Parker guesses a lot of Crescent's customers live within the immediate two-mile radius.
“I worry about the elderly — they don't want to shop on May Avenue,” Parker said. “They love the ease of it, they can call in advance and have the food ready for them to pick up. They love the ready-made meals.”
Terry Sinclair was a customer for 30 years before she started making and selling soup and other meals sold on Pemberton's shelves.
“Crescent was very gracious about giving me more space, and I slowly got to build a clientele,” Sinclair said. “Everybody knows everybody here. It's just really sad.”
Sinclair, whose food also is sold at nearby Kamp's Meat Market, now has a commercial kitchen and is planning to open up her own storefront. In a bit of irony, Sinclair is one of several Crescent vendors contacted by Whole Foods to sell their goods in its first Oklahoma City store.

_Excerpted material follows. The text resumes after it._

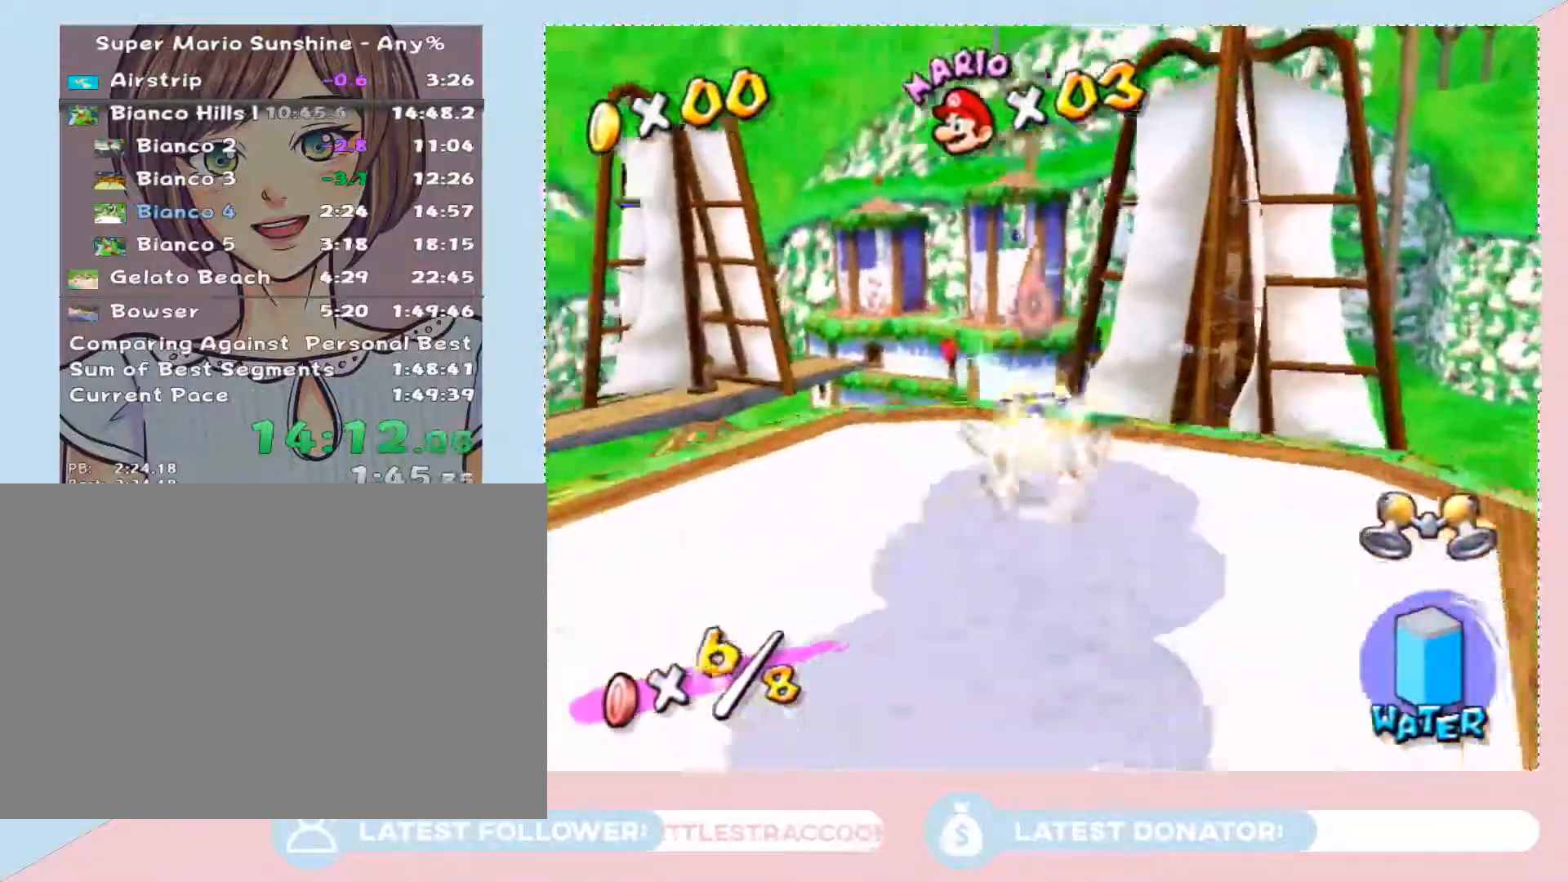
{"buttons": [], "left_stick": "up-left", "right_stick": "center", "events": [[467, "R1", "up"]]}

Leo Gulikers, a butcher at Crescent Market for the past 27 years, is uncertain what he will do next. It was Art L. Pemberton, Robert Pemberton's grandfather, who bought the market from prior owners in 1942 and later convinced Gulikers to pass on an opportunity to open his own butcher shop and work instead at Crescent.
“Mr. P is what we used to call him,” Gulikers said. “He kept coming into the store until '94. Then his son Art (Jr.) took over.”
Gulikers and fellow employees have fond emotions for the Pembertons, and said they always felt like they were a part of the family store.
A glance at the store's meat shop reveals the sort of operation that faded away from most groceries two decades ago — a place where trained, experienced butchers know their customers' preferences and can provide cuts usually only done by top chefs.
“Nobody cuts prime ribs like us, where you cut the fat and then tie it all together,” Gulikers said. “For Christmas, where are you going to get a crown pork roast and a crown lamb roast? We make a ton of those here. There are a few places that do that, but not many.”
For the past two years Pemberton has been courted by multiple developers to move his store downtown. He thinks a slim chance remains for him to reopen downtown, but if he does, he knows he'll have to start from scratch.
Parker is uncertain existing customers will follow such a move.
“This is a store that's always been here, and now that's changing,” Parker said. “And that's never easy.”